Exercise objective:
From the listing below, reproduce exactly the lines starting with the one with "Enumerate the street" and going on through the one with "Draw a box around", both ends kept. No picture is copied.

*** Input data ***

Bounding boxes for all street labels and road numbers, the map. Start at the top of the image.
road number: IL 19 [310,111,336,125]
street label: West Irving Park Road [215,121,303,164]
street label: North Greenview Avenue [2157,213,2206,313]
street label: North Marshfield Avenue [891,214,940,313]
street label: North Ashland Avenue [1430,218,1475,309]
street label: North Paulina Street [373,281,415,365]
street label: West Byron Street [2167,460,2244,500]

*** End of Input data ***
*** Input data ***

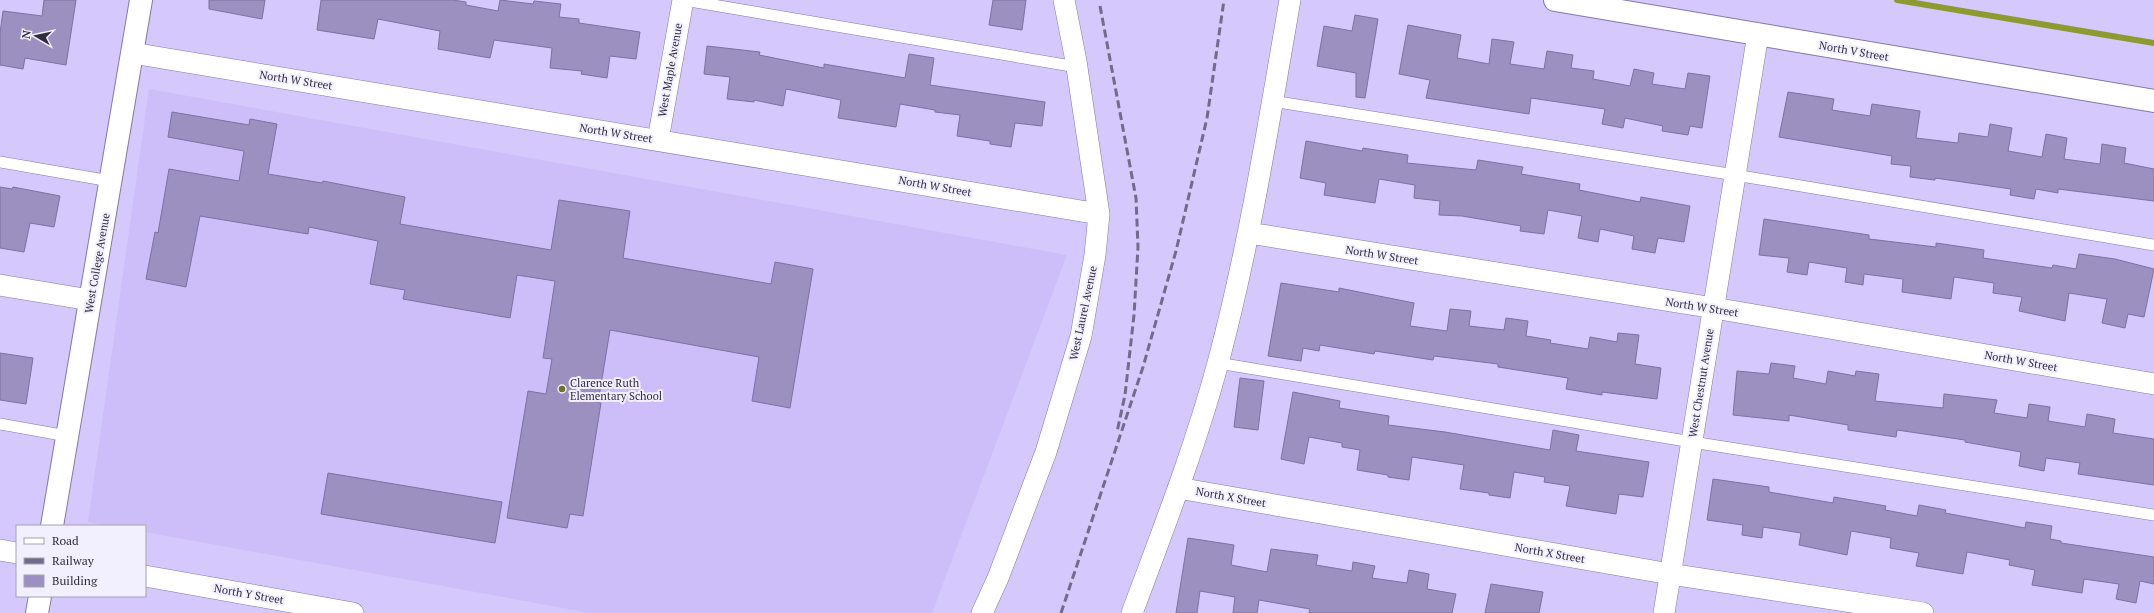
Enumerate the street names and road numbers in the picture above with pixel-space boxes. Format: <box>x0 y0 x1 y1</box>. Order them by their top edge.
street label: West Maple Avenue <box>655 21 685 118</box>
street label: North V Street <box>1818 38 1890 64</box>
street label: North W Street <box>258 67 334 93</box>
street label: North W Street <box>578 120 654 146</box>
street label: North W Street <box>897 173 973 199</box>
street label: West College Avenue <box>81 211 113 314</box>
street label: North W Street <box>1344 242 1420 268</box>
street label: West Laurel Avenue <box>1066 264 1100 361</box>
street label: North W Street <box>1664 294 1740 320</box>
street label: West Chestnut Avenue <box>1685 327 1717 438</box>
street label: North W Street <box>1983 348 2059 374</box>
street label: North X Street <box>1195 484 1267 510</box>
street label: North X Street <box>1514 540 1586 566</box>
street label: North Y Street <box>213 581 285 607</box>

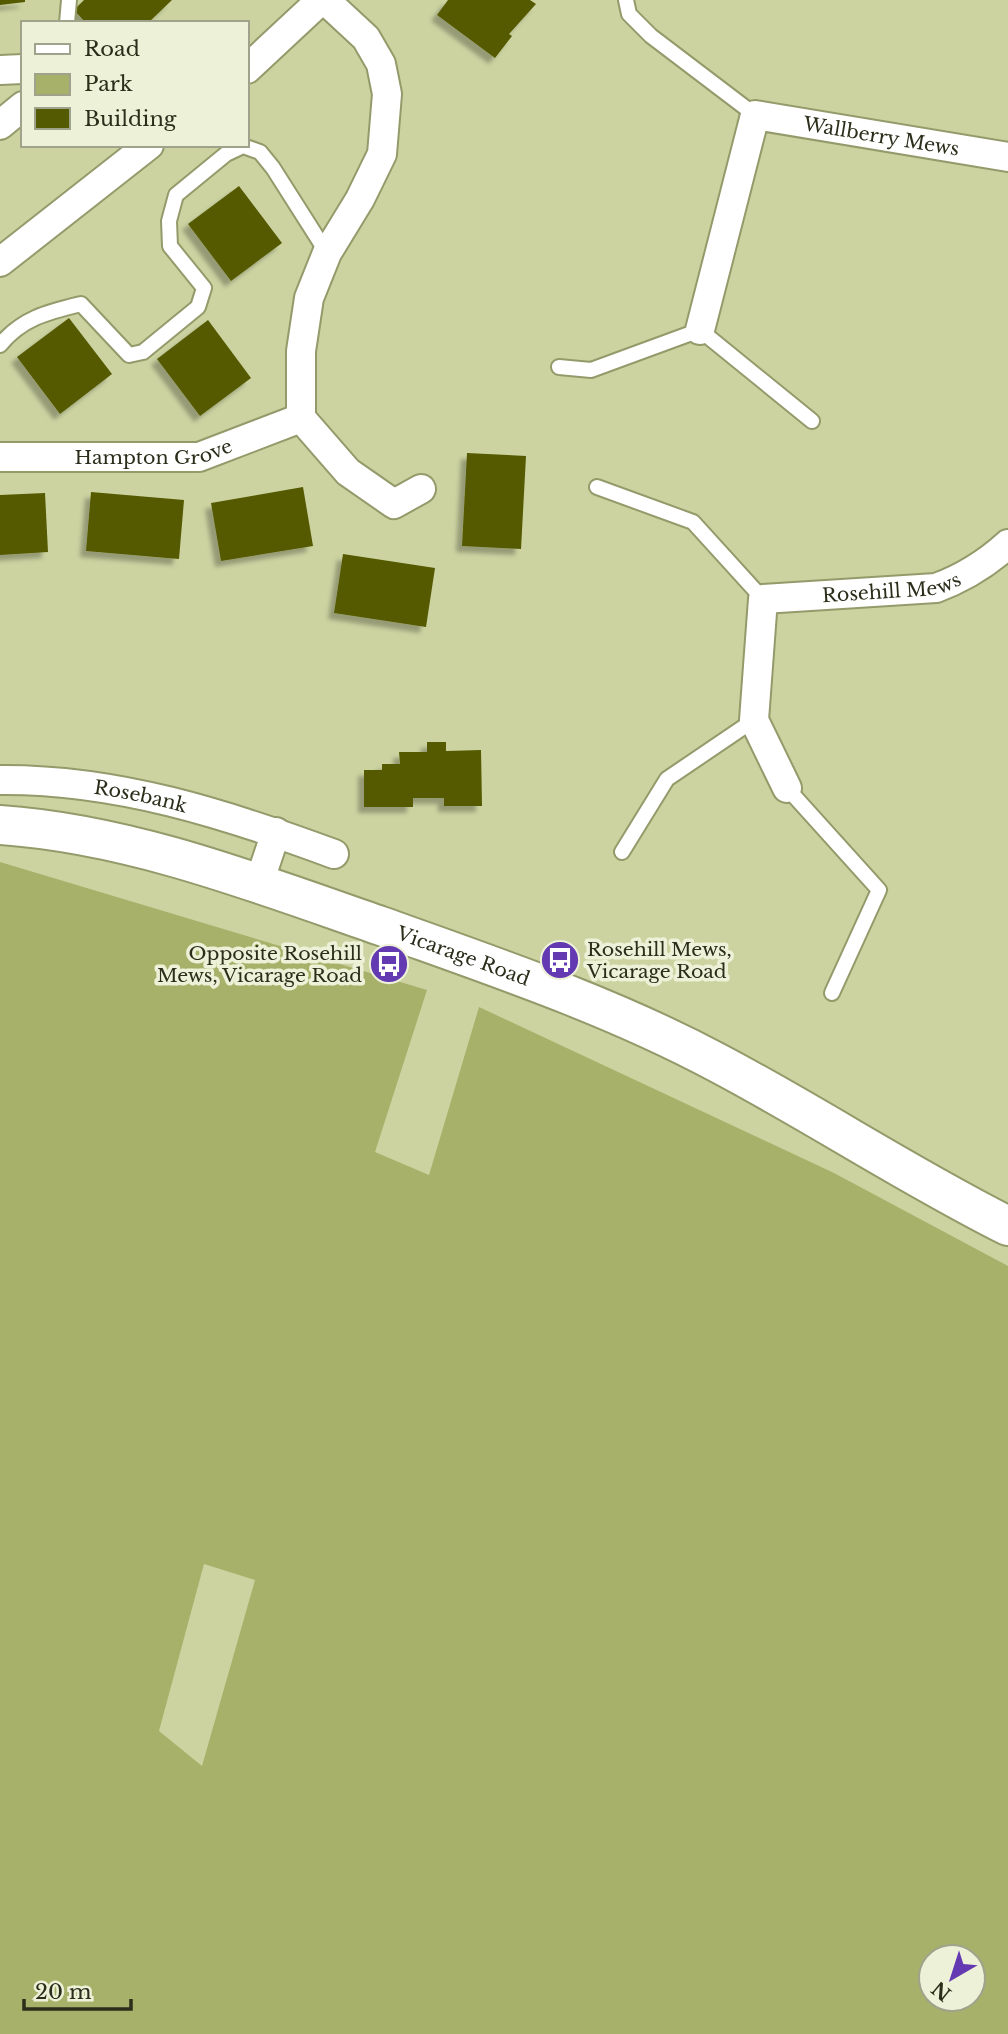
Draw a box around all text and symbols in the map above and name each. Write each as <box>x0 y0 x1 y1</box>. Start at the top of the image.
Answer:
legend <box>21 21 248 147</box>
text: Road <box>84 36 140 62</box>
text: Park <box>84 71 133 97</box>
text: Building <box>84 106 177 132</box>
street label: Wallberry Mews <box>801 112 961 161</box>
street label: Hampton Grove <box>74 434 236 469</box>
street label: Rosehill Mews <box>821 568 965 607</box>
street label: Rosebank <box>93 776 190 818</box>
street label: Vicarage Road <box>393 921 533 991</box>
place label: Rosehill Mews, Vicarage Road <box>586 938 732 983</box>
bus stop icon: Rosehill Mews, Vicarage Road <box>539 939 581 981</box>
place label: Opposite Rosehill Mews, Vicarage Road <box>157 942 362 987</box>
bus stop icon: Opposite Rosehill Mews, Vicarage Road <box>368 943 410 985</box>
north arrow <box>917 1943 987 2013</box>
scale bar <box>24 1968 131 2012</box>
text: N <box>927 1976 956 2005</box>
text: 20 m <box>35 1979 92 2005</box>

*** End of Input data ***
*** Input data ***

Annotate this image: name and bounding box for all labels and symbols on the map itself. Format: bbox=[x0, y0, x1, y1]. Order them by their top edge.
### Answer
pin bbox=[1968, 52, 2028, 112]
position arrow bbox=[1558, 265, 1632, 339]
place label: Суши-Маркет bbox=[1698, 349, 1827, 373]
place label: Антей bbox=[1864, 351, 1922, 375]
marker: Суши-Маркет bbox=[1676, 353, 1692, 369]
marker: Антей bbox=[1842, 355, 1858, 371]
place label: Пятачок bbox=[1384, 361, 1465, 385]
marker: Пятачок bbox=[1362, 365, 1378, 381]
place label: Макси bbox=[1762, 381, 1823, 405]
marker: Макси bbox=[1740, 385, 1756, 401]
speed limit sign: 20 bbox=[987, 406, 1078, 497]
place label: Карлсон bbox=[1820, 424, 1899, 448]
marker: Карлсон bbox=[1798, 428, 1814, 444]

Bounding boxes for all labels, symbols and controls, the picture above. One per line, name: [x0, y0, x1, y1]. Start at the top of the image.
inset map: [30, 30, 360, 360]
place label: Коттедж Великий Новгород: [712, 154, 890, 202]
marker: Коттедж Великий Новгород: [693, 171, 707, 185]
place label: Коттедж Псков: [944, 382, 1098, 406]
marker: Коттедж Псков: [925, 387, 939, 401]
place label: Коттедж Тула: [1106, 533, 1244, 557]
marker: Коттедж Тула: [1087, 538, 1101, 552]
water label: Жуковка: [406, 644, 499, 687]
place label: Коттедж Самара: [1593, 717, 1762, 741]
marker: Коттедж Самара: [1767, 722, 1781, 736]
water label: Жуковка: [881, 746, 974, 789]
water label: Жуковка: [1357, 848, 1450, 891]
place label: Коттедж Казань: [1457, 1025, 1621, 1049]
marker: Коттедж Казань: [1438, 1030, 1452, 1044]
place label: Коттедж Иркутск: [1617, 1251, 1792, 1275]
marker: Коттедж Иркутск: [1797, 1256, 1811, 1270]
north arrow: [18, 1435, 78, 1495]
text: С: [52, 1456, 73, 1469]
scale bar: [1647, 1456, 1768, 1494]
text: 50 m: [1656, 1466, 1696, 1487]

*** End of Input data ***

Solution to the exercise:
Enumerate the street names and road numbers in the picture above with pixel-space boxes. Format: <box>x0 y0 x1 y1</box>. Order them by their top edge.
street label: West Maple Avenue <box>655 21 685 118</box>
street label: North V Street <box>1818 38 1890 64</box>
street label: North W Street <box>258 67 334 93</box>
street label: North W Street <box>578 120 654 146</box>
street label: North W Street <box>897 173 973 199</box>
street label: West College Avenue <box>81 211 113 314</box>
street label: North W Street <box>1344 242 1420 268</box>
street label: West Laurel Avenue <box>1066 264 1100 361</box>
street label: North W Street <box>1664 294 1740 320</box>
street label: West Chestnut Avenue <box>1685 327 1717 438</box>
street label: North W Street <box>1983 348 2059 374</box>
street label: North X Street <box>1195 484 1267 510</box>
street label: North X Street <box>1514 540 1586 566</box>
street label: North Y Street <box>213 581 285 607</box>

Draw a box around all text and symbols in the map above and name each. Write each as <box>x0 y0 x1 y1</box>. Start at the top of the image.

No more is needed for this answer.